**任务要求**
1. 据原文节选,周永年为什么要作《儒藏说》?请用一到三句话回答。
2. 请照录原文节选中从“乾隆二十五年秋,周永年得中副”起到“金支撑,恰恰又是他所缺乏的。”为止的文字,首尾两处都要包括在内。

**原文节选**
● ● ●

周永年:借书园
作者:卜键
关乎周永年家世生平的记载不多,仅知其祖籍浙江余姚,高祖一辈于明末移居济南,在军中担任都司,乃父周堂靠祖母、母亲抚育长大,后来做贸易,家境渐至丰裕。《续历城县志》说周堂生性节俭,身穿敝衣烂衫就上街,却舍得花钱给儿子永年买书。一次遇邻居诉苦,说挣点钱都给儿子还了赌债,他也跟着诉苦,说家里的钱都给儿子还了书债,街巷传为趣事。大学者沈起元主持泺源书院时,对周永年备加称许:“余来主泺源书院讲席,得周生永年,其文矫然,其气凝然。百无嗜好,独嗜书。历下古书不易得,生故贫,见则脱衣典质,务必得,得则卒业乃已。今所藏经史子集、二氏百家之书,已数千卷,皆能言其义者。”起元为康熙六十年二甲进士,选庶吉士,由吏部员外郎外任知府,仕至直隶布政使、光禄寺卿,后主持多家书院,识人多矣,而对永年极为欣赏,期许甚高,也透露出其家境已至拮据。济南南部多山,年轻学子周永年在30余里外的白云山般若寺侧建房(或租房)读书,号曰“林汲山房”,旁边有其他学子之舍如“爱山庐”等,沈起元也会应邀前来,师生同游,论学亦在其中。乾隆十九年考选贡生,泺源书院有27人入选,永年不在其内,沈起元有些意外,也只是要其学会承受。未久起元移教扬州,但一直关心永年的状况,闻知他因病迷恋上释道的养生术,有些着急,在信中写道:“年兄向有务博之病,近乃有逃虚之病,恐于身心毫无裨益耳。年兄前日只欲求养生却疾之术,遂惑于其说。愚昔二十四五岁尝大失血几殆,愚写非礼勿视四句于座右,时时体察,遂觉心清气静,病亦渐瘳。始悟心广体胖四字,吾儒具有养生之道,何必二氏也?”关切之情跃然纸上。
乾隆二十五年秋,周永年得中副贡,亦即登上了乡试的副榜,可以入国子监读书,却不知是否进京就读。那段时间,他的心思可能全在借书园上,不再以读书应试为主。周永年曾在与同学的信中追怀往事,说“弟少壮失学,今悔之而无及”,所指应是离院后的十余年,详情已不可尽知,推测应与其谋划和经营借书园相关。应是痛感在北方访书、借书和买书的不易,永年想兴建借书园,不是一所,而是一批,搜集儒学及各类书籍于其间,招收年轻学子,并延聘饱学之士讲授。据其好友桂馥记述:“先生于衣服饮食声色玩好一不问,但喜买书。有贾客出入大姓故家,得书辄归先生,凡积五万卷。先生见收藏家易散,有感于曹石仓及释道藏,作《儒藏说》。约余买田,筑借书园,祠汉经师伏生等,聚书其中,招致来学,苦力屈不就。顾余所得书,悉属之矣。”桂馥别号萧然山外史,曲阜人,训诂学家,小永年六岁。他在文中没说此事发生在何时何地,推测是永年30岁之后所为。周永年志向远大,一腔热血,然囊中羞涩,拉着好朋友一起干,结果是跌入自己挖的坑。今人称周永年为现代图书馆事业的先驱,诚哉斯言,但那需要强有力的资金支撑,恰恰又是他所缺乏的。

● ● ●

**数据部分**
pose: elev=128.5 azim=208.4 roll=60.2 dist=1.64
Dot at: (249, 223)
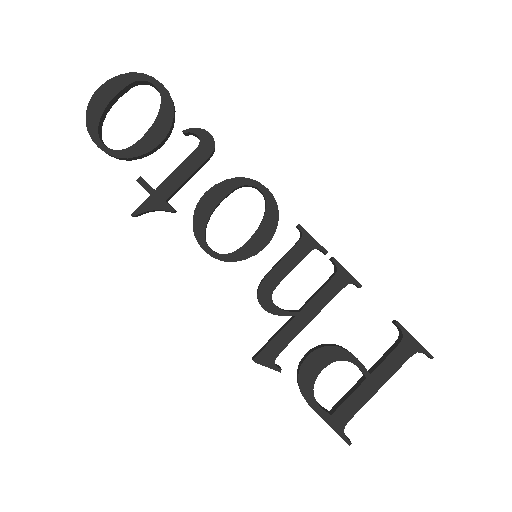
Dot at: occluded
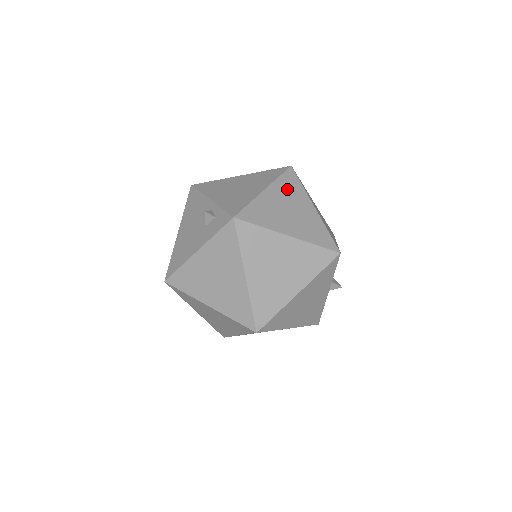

● ● ●

**练习答案**
1. 据桂馥记述,周永年看到收藏家的藏书容易散失,又有感于曹石仓以及佛、道两家的经藏,于是作了《儒藏说》。

2.
乾隆二十五年秋,周永年得中副贡,亦即登上了乡试的副榜,可以入国子监读书,却不知是否进京就读。那段时间,他的心思可能全在借书园上,不再以读书应试为主。周永年曾在与同学的信中追怀往事,说“弟少壮失学,今悔之而无及”,所指应是离院后的十余年,详情已不可尽知,推测应与其谋划和经营借书园相关。应是痛感在北方访书、借书和买书的不易,永年想兴建借书园,不是一所,而是一批,搜集儒学及各类书籍于其间,招收年轻学子,并延聘饱学之士讲授。据其好友桂馥记述:“先生于衣服饮食声色玩好一不问,但喜买书。有贾客出入大姓故家,得书辄归先生,凡积五万卷。先生见收藏家易散,有感于曹石仓及释道藏,作《儒藏说》。约余买田,筑借书园,祠汉经师伏生等,聚书其中,招致来学,苦力屈不就。顾余所得书,悉属之矣。”桂馥别号萧然山外史,曲阜人,训诂学家,小永年六岁。他在文中没说此事发生在何时何地,推测是永年30岁之后所为。周永年志向远大,一腔热血,然囊中羞涩,拉着好朋友一起干,结果是跌入自己挖的坑。今人称周永年为现代图书馆事业的先驱,诚哉斯言,但那需要强有力的资金支撑,恰恰又是他所缺乏的。